— Task details —
Which lines of the records below contain the word "SourceGraphic"? Copy each of them out.

— Material to process —
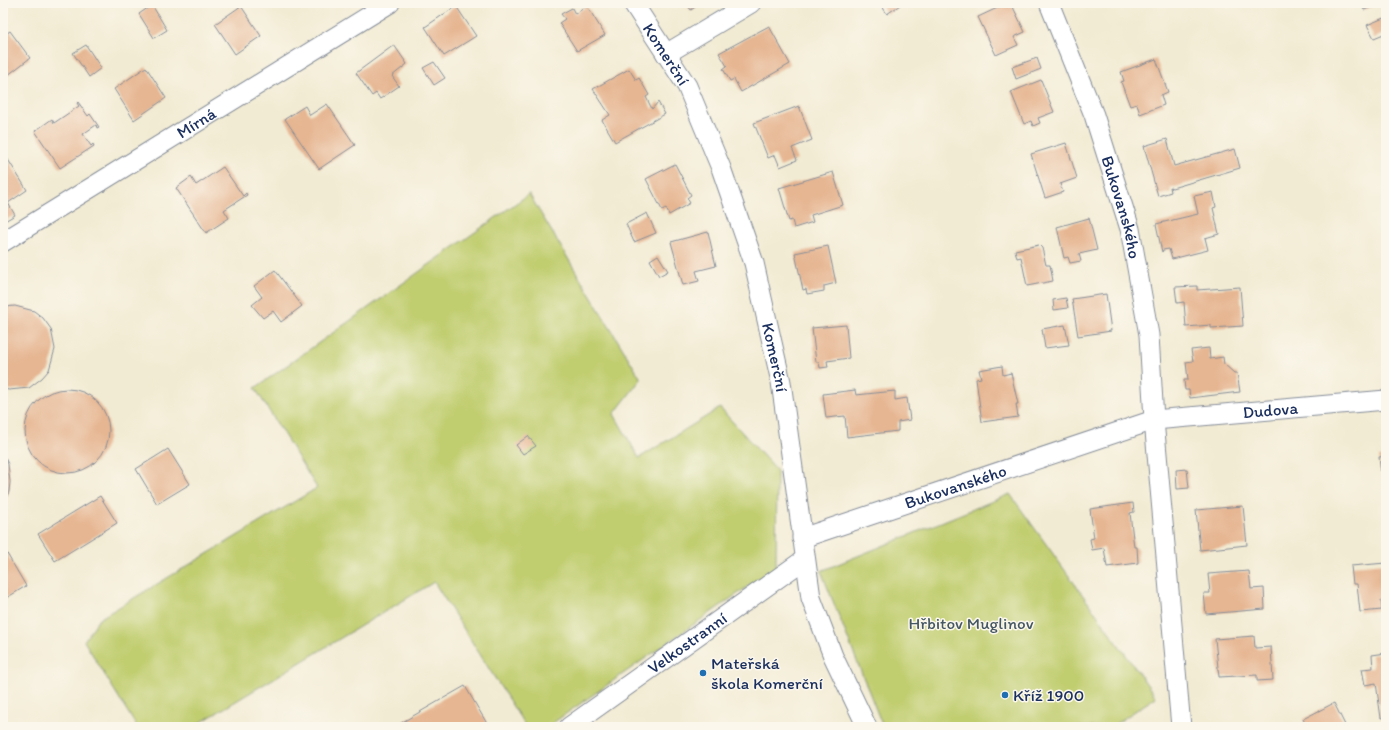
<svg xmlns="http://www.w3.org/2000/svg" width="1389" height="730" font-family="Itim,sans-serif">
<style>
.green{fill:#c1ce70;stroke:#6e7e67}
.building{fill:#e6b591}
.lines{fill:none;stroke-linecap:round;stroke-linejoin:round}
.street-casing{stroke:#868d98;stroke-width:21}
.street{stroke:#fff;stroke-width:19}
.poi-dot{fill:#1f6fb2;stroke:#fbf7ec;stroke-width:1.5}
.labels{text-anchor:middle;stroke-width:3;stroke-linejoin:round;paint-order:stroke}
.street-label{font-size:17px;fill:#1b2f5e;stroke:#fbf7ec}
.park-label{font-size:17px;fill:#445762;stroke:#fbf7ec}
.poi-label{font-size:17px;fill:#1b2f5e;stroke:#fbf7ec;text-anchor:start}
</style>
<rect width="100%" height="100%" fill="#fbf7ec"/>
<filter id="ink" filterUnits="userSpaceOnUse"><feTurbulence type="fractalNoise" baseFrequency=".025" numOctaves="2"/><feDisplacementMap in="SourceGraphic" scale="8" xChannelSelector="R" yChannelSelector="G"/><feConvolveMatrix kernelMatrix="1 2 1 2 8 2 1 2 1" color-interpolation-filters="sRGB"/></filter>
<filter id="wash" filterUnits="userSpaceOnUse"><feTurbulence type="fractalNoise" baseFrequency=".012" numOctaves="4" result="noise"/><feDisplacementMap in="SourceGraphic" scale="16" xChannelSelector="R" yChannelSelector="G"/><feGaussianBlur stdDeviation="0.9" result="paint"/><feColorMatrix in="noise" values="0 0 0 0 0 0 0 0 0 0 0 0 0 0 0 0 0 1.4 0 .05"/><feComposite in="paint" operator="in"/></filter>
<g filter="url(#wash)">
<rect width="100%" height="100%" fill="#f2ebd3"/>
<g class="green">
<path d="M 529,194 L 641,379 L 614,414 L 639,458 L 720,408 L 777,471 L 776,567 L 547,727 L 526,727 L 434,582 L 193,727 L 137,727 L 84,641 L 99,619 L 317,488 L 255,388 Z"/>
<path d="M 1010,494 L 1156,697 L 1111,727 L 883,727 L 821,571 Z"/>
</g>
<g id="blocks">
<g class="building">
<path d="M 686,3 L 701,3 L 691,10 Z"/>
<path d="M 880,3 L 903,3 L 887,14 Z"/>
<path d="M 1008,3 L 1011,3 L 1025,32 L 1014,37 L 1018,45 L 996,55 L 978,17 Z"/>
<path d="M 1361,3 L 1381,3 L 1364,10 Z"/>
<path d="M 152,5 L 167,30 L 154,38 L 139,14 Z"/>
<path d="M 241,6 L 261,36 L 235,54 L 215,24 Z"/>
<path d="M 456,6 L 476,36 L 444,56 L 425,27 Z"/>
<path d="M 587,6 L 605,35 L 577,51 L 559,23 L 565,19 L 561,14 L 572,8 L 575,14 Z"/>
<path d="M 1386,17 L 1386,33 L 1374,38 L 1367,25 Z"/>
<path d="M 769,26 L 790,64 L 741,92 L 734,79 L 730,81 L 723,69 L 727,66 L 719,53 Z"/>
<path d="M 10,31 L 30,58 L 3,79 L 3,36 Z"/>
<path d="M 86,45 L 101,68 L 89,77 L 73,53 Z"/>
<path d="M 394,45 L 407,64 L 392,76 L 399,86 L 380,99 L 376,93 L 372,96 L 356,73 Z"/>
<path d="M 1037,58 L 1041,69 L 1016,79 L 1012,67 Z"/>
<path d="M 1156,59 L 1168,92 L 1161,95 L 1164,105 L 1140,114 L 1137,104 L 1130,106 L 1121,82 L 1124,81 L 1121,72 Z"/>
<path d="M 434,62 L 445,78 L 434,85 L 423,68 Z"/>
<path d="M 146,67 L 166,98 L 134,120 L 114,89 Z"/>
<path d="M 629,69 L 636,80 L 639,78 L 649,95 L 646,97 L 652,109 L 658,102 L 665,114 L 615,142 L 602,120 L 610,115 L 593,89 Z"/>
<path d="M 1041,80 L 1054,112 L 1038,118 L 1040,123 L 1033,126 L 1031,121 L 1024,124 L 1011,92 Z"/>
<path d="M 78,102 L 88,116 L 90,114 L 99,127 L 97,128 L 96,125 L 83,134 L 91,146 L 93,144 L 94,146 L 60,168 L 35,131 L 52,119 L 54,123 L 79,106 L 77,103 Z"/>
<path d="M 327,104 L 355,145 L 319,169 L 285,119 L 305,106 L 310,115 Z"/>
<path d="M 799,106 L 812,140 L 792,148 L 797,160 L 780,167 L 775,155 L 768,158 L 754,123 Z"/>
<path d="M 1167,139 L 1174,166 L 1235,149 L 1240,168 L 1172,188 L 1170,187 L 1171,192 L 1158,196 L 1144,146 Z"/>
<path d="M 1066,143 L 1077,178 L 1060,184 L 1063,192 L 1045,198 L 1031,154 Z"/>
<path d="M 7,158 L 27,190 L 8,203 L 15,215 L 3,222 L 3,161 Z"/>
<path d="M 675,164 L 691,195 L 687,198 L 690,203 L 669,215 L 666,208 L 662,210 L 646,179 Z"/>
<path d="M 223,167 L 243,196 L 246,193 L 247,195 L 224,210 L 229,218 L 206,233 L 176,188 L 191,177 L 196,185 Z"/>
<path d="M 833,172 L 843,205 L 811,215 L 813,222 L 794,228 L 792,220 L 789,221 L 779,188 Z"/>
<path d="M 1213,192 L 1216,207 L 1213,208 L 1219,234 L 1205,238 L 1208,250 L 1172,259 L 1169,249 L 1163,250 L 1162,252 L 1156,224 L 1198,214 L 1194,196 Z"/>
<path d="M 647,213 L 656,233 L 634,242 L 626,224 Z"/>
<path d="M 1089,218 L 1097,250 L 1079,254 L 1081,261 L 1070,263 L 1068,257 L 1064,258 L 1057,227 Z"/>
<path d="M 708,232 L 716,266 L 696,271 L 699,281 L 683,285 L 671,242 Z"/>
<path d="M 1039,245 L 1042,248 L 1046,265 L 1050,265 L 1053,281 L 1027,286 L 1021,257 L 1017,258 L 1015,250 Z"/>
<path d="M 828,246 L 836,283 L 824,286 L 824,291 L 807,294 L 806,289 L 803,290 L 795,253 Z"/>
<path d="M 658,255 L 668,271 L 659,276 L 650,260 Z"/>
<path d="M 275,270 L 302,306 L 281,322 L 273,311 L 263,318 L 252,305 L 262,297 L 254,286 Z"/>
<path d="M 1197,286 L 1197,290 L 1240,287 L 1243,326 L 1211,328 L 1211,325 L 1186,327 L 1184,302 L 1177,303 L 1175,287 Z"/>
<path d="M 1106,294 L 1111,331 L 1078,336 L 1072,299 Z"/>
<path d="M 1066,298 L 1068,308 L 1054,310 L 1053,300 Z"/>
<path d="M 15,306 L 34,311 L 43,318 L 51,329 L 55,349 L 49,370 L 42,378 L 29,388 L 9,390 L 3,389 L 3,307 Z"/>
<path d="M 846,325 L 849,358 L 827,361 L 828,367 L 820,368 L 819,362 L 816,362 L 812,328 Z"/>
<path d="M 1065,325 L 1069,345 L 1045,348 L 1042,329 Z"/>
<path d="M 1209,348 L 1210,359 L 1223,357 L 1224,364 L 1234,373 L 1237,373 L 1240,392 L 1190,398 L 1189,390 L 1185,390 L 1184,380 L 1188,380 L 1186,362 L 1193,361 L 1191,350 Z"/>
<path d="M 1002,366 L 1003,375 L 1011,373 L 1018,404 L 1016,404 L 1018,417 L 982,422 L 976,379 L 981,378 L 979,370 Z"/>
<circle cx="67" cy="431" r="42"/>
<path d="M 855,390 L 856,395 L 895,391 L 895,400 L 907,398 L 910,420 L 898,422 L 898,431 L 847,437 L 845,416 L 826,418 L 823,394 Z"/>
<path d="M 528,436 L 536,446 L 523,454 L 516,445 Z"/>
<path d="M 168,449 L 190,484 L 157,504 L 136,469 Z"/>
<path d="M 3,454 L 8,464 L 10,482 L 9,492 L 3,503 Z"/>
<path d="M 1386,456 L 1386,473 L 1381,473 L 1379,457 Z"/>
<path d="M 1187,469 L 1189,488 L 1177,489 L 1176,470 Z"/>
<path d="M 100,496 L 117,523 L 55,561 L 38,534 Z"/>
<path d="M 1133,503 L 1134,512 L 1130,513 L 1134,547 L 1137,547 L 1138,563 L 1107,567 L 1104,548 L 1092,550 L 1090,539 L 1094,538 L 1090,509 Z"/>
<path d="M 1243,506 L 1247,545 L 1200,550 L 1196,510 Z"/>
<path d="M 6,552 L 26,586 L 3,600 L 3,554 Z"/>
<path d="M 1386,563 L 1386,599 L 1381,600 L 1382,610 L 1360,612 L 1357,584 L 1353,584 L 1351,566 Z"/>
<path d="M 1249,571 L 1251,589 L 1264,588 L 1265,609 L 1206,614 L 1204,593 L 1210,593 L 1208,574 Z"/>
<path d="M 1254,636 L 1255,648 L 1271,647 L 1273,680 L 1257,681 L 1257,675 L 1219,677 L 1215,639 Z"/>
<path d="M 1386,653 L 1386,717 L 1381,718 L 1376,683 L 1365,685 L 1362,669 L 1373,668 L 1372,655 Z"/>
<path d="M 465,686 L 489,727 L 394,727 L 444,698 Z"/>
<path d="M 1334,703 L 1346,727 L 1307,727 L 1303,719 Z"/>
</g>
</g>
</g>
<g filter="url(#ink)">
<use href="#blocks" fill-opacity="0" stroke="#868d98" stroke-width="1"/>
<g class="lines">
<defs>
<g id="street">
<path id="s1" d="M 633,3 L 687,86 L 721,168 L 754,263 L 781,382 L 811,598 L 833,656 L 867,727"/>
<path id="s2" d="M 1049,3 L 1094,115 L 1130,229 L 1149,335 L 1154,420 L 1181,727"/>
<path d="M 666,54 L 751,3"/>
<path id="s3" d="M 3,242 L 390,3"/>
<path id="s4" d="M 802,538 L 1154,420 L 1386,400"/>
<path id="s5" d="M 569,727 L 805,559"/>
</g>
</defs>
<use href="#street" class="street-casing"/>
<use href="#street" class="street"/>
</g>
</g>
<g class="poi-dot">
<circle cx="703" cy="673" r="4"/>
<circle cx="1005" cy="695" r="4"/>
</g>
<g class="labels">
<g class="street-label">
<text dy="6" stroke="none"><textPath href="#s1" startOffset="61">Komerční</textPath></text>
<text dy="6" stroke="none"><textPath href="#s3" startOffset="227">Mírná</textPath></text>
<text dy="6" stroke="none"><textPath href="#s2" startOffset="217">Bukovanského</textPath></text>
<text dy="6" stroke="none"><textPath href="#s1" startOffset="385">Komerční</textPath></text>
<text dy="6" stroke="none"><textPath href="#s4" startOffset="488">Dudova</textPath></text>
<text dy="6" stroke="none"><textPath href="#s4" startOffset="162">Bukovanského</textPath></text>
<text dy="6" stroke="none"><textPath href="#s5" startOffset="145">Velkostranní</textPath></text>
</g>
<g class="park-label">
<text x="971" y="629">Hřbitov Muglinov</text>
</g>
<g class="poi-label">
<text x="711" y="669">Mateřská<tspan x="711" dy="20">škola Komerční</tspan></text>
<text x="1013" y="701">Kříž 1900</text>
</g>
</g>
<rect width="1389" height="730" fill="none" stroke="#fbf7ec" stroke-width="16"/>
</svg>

— Exercise response —
<filter id="ink" filterUnits="userSpaceOnUse"><feTurbulence type="fractalNoise" baseFrequency=".025" numOctaves="2"/><feDisplacementMap in="SourceGraphic" scale="8" xChannelSelector="R" yChannelSelector="G"/><feConvolveMatrix kernelMatrix="1 2 1 2 8 2 1 2 1" color-interpolation-filters="sRGB"/></filter>
<filter id="wash" filterUnits="userSpaceOnUse"><feTurbulence type="fractalNoise" baseFrequency=".012" numOctaves="4" result="noise"/><feDisplacementMap in="SourceGraphic" scale="16" xChannelSelector="R" yChannelSelector="G"/><feGaussianBlur stdDeviation="0.9" result="paint"/><feColorMatrix in="noise" values="0 0 0 0 0 0 0 0 0 0 0 0 0 0 0 0 0 1.4 0 .05"/><feComposite in="paint" operator="in"/></filter>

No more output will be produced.